Freightliner Vocational Cabs: Built to Serve
In the last issue of the Severe Duty Report, we began our tour of Freightliner’s Mt. Holly, N.C., production facility, by taking readers through the chassis assembly process. The 637,000 square foot plant is just too big, too complex, and way too interesting to cover in a single article, so in this issue we continue our tour with the assembly of our Business Class® M2 and Severe Duty truck cabs.
The Freightliner Trucks’ steel-reinforced aluminum cabs are designed to provide many years of productive service, often in extremely challenging working conditions. And that means that even the production process is extraordinarily rigorous.
“We maintain our commitment to quality throughout the process,” says plant manager Erik Johnson, “with quality gates, inspections and process audits at every step.” The Freightliner vocational cab is extremely well-designed, constructed and tested. For example, the cab is subjected to the rigorous Swedish A-pillar test, where a 3,300 lb. steel barrel strikes the cab’s A-pillar again and again with more than 21,000 foot-pounds of energy.
Like the chassis and engines that are assembled on separate production lines, the cab assembly includes both robotic and manual steps, for maximum efficiency with meticulous attention to detail.
Freightliner’s Severe Duty trucks are very well designed, constructed and rigorously tested. That painstaking attention to detail throughout the process helps ensure that these trucks will deliver many years of productive service.—Erik Johnson, plant manager, Freightliner Trucks ”
The cab sub-assemblies are joined with Henrob rivets and structural adhesives to form a unitized structure with remarkable strength and consistency.
In a “belt and suspenders” approach, structural adhesive is applied between inner and outer aluminum structures before they are riveted. Instead of conventional rivets, the trucks are constructed with Henrob self-piercing riveting, a cold joining process that fastens sheets of material with engineered rivets. Unlike conventional riveting, self-piercing rivets do not require predrilled holes and, because the rivets do not completely penetrate the metal, they eliminate potential leaks through the riveted joints.

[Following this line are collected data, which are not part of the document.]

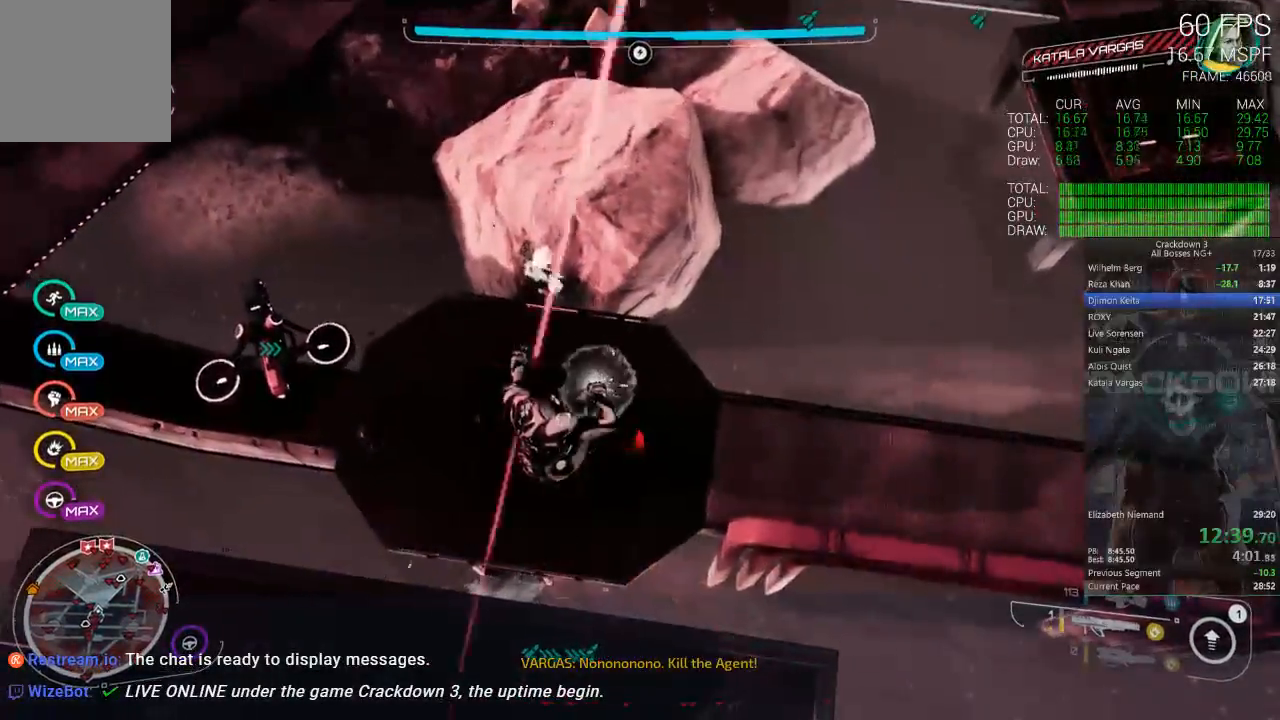
{"dt_ms": 500, "buttons": [], "left_stick": "left", "right_stick": "right", "events": [[133, "B", "up"], [300, "left_stick", "left"], [500, "right_stick", "right"]]}
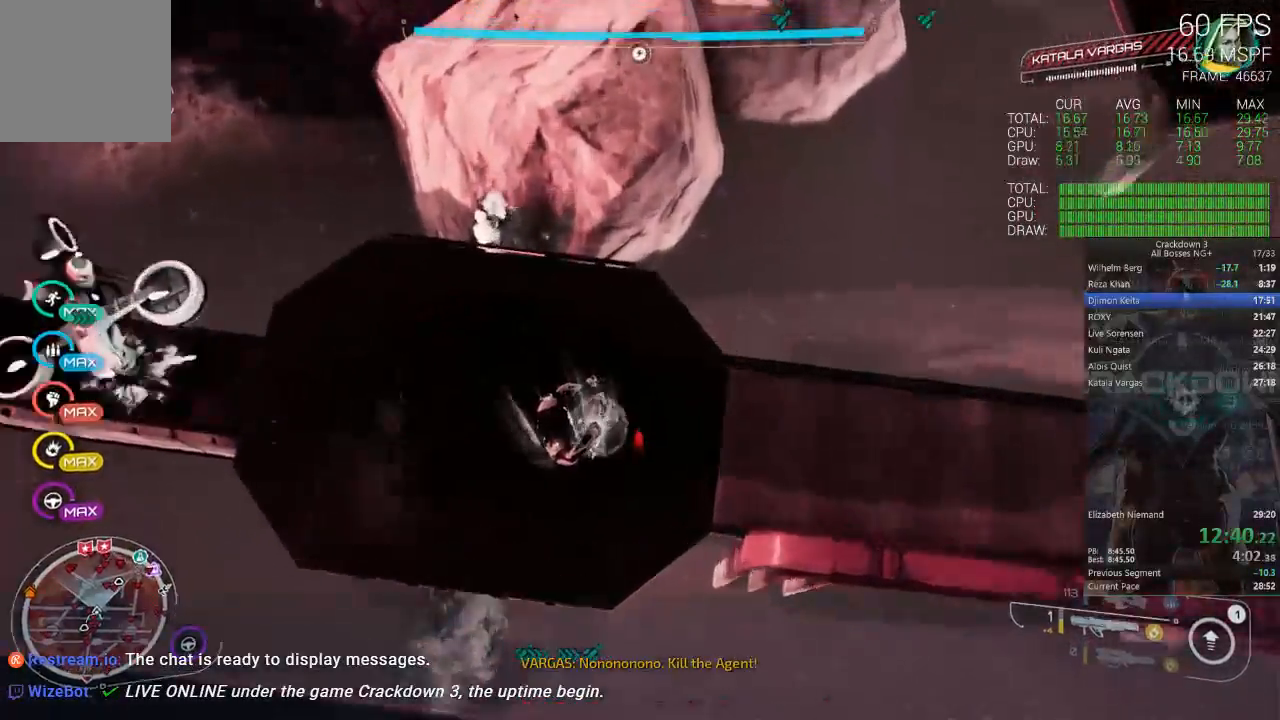
{"dt_ms": 500, "buttons": [], "left_stick": "center", "right_stick": "center", "events": [[217, "left_stick", "center"], [217, "right_stick", "center"], [317, "left_stick", "right"], [417, "right_stick", "up"], [483, "left_stick", "center"], [483, "right_stick", "center"]]}
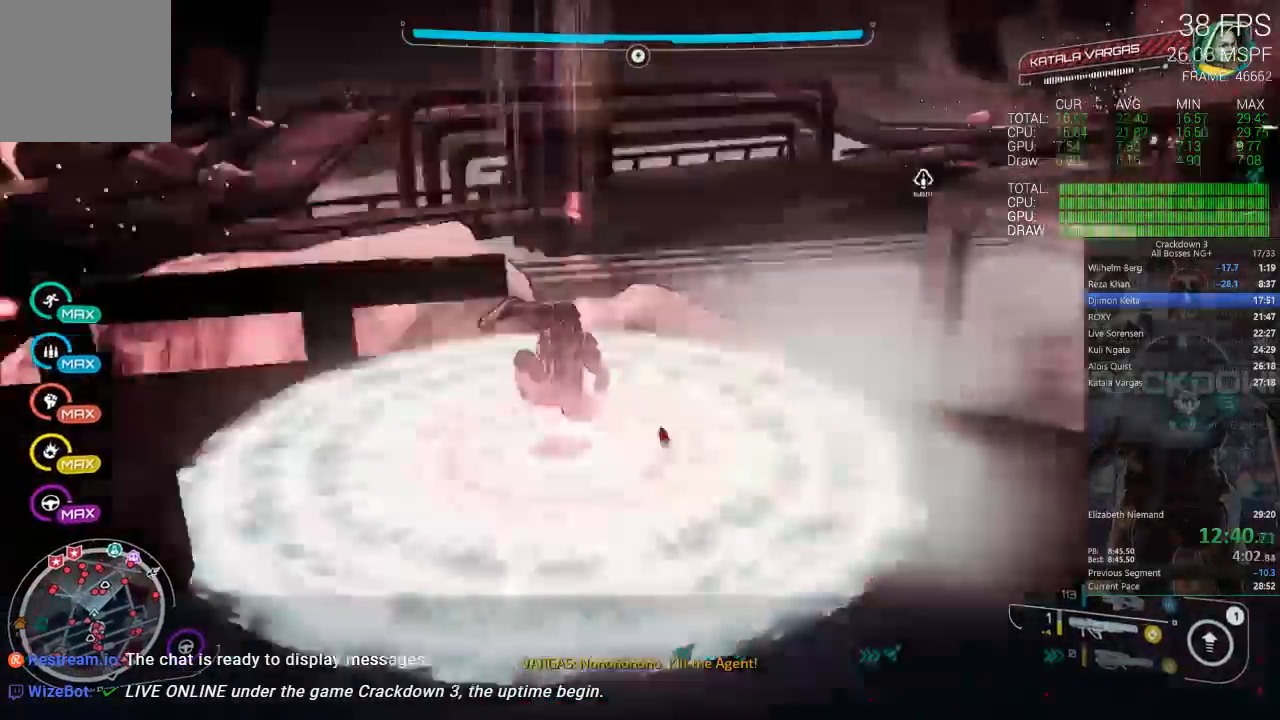
{"dt_ms": 500, "buttons": [], "left_stick": "down", "right_stick": "left"}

The cab floor deck is assembled with preset sidewall and backwall assemblies, and the steel firewall then is added. The entire cab assembly is transferred to a large, multi-stage framer, which aligns the sub-assemblies and joins them together permanently with self-piercing rivets. More self-piercing rivets and structural adhesives are incorporated as hood supports, roof skin and doors are added.
The entire cab structure is thoroughly checked for accuracy before the cab moves on for e-coat priming and final paint. In the e-coat process, the raw metal cab is completely immersed in a 20,000 gallon tank. The solution fills the entire cab—every nook and cranny, every cavity, inside and out—covering all interior and exterior cab surfaces to help deliver superior corrosion protection.
Final cab assembly includes all interior components: the electrical harnesses, seats, dash, glass and floor mats. Finally the cab, hood, and chassis are joined together. Every truck goes through multiple functionality tests, including a dynamometer to simulate a road test, ABS brake test, and water test. Every step is checked and double-checked before touch-up paint and a final inspection.
“Freightliner’s Severe Duty trucks are very well designed, constructed and rigorously tested,” says Johnson. “That painstaking attention to detail throughout the process helps ensure that these trucks will deliver many years of productive service.”